Cas looked at him a long moment, then kissed him. He could tell it was awkward, didn't quite know where the nose went and wasn't sure if it was too hard or not hard enough and Dean's eyes were wide and wild as he drew back. "The world didn't end. I wasn't sure."

"Okay. Very few things surprise me any more? There, you kind of took me by surprise."

"I don't...I won't do it again." He flushed, humiliated.

Dean caught at him as he made to pull away. "Hey, don't. I said surprised, not offended. Wanna tell me where that came from?"

"You're beautiful," he said, cheeks burning. "And I wanted to."

"I thought that was a big sin. Which, I mean, you know how much I care about that, but for you this is usually a bigger problem."

Cas looked back over the water. "I don't know what I believe. All I know is, I've seen so many terrible things, how can this be wrong? How can wanting to give pleasure and comfort and caring be wrong? If God didn't bestir Himself to care for the innocents who died to try and get His attention, why would He care about this? And if He does--I've walked away once before. It can only be easier the second time. I haven't really gone back, you know. I'm there because there's need, and I can help it, because I can try to prevent what happened from happening again. Not for His glory - but because it's right."

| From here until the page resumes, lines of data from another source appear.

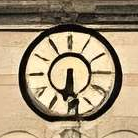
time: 6:28
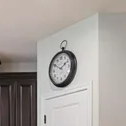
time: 1:50
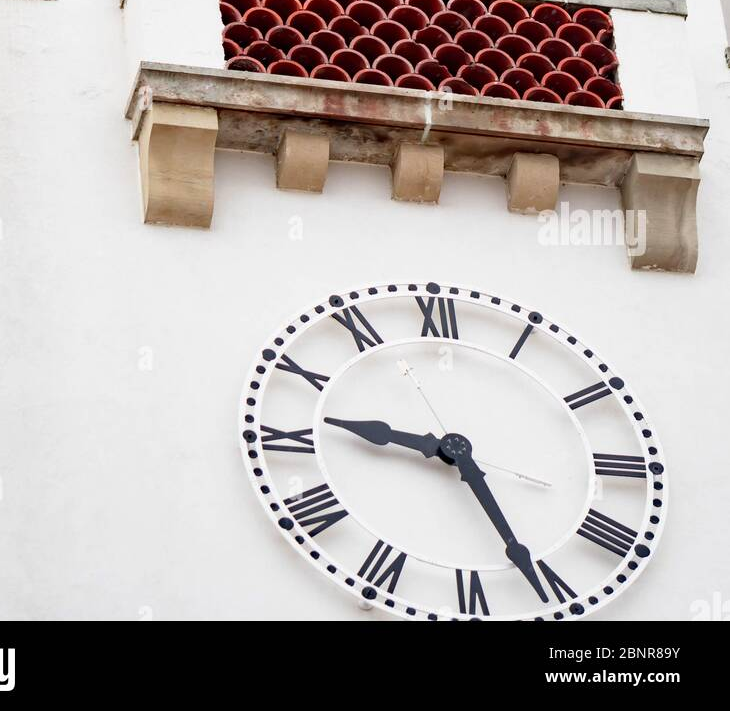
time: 9:26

Dean's lips twisted. "An atheist angel. Guess I did something right with you."

"You did," Cas said earnestly. "You made me see that faith isn't something you have, it's something you do. It's something you are. You have faith, keep faith, with your every breath, even when it's killing you." His voice broke a little bit. "I know, Dean. I know."

"Is it faith or just going through the motions?" Dean's voice wavered. "I'm afraid, Cas. I'm afraid of Hell, I'm afraid of being lost in the black. I'm afraid of spending the rest of forever without my brother and this is the only thing I can do to hang onto him..."

Cas wrapped him up hard. "If you fell I'd pull you right out again," he said angrily. "I've done that before too, if you'll remember."

"Left a handprint, it's pretty hard to forget," he said dryly. "Lisa asked me what it was, once. I told her it was a reminder that someone up there was keeping an eye on me."

"It is," he said as Dean rested his head against his shoulder. "It is."

Dean sighed after a few moments, lifted his head. "You didn't do a bad job for never having done it before. Let's try it again." He took Cas' face between his hands and tipped his head a little, kissed him slow and soft, almost chaste. Cas felt his heart hammering in his chest, wonder and disbelief and discovery lighting like a star inside him. He couldn't sighing as Dean broke the kiss, eyes dark and dreaming. "Been a while since I've done that. You taste like cinnamon."

Cas smiled with flustered pleasure. "Which one's cinnamon?"

Dean smiled at him, eyes crinkling, something not quite happiness but maybe a little closer to it than he'd seen in a long time. "Come on. It's cold out here. We'll get coffee and I'll show you."